Less than a month after hailing a ceasefire, Donald Trump resumed strikes on Iran, a move experts warn could prolong the war and inflict lasting damage on Republicans ahead of the November midterms.
“There’s basically no timeline in which this makes any sense for preserving [Republicans’] midterm performance,” one analyst told the Guardian.
The numbers bear this out. Trump’s approval rating sits at 36%, with a net negative of 23 points. On Iran specifically, just 31% of Americans approve of how he is handling the conflict, while 59% disapprove. The Economist/YouGov poll from mid-July shows his worst numbers since the Capitol riot.
The economic toll is doing the political damage. Gas prices are roughly $1.06 per liter ($4 a gallon). Inflation hit 3.8% in April, the highest in three years. A Marist poll found just 33% approve of Trump’s economic management. Seventy-seven percent say the economy is in bad shape.
Republican support is fracturing. The share of Republicans who disapprove of Trump has risen from 5% at the start of his term to 21% now. His approval among his own party has dropped from 91% to 79%. Among the independents who carried him to victory in 2024, his Iran approval stands at 22%.
Trump has insisted the political fallout does not concern him. “The only thing that matters when I’m talking about Iran, they can’t have a nuclear weapon,” he said at a cabinet meeting. “I don’t think about Americans’ financial situation. I don’t think about anybody.” This is a remarkable statement from a president who entered office vowing to be a peacemaker.
Republican strategists are less cavalier. The war has created an impossible position for the party: support the president and own an unpopular conflict, or break with him and risk alienating the base. Most have chosen silence, hoping the war resolves before November.
But by resuming strikes after the ceasefire collapsed, Trump has ensured the war will be front and center through the summer. Democratic candidates lead by four points in generic ballot polling. The Cook Political Report notes that the race for House control has shifted in Democrats’ favor.
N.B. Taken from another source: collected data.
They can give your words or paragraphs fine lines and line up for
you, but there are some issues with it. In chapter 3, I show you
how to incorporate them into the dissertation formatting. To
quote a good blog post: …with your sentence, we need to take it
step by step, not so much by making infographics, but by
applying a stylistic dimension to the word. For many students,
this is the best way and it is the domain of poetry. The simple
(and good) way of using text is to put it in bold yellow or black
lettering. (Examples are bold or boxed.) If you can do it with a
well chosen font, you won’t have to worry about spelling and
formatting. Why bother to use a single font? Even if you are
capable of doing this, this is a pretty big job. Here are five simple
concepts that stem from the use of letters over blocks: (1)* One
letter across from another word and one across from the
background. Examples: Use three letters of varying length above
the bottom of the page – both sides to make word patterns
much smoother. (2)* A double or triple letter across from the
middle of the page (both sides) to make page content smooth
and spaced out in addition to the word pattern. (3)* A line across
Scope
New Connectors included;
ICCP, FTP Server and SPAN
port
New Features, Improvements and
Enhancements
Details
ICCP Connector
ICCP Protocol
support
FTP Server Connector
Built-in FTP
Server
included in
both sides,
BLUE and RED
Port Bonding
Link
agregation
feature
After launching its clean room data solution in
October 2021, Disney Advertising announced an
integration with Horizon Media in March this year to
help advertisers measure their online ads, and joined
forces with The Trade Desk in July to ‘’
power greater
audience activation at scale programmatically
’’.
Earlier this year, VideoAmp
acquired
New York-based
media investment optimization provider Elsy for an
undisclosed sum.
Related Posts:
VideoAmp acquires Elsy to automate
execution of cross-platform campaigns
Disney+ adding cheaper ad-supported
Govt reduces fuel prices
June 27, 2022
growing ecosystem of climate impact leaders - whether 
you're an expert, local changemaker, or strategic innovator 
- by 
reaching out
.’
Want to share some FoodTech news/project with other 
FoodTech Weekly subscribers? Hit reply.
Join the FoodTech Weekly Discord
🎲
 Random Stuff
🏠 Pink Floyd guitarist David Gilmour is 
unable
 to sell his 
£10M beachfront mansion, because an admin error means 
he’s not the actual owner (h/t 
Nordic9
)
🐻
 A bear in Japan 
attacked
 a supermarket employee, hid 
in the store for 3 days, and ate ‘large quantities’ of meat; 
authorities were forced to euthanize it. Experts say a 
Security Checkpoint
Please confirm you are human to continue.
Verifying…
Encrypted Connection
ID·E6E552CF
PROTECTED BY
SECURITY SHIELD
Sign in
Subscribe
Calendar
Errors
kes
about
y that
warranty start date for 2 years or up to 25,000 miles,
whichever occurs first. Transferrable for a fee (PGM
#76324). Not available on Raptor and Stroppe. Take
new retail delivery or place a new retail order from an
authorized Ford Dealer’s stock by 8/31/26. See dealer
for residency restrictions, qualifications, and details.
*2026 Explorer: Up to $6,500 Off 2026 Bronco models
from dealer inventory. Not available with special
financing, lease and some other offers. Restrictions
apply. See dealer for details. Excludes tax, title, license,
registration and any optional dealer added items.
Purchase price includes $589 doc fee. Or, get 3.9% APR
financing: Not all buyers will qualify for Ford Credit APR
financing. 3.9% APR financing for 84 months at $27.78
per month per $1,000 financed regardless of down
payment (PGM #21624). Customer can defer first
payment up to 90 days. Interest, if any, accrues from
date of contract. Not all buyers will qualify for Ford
The Guardian’s analysis captures the core irony: Trump sold himself as the candidate who would end wars, not start them. Fourteen months into his second term, the United States is in its fifth month of combat operations against Iran, with Trump now weighing an even larger escalation, strikes on power plants, deeper nuclear site attacks, and bombing the underground facility at Pickaxe Mountain.
“There’s basically no timeline in which this makes any sense,” the analyst said. The midterms will show whether the voters agree.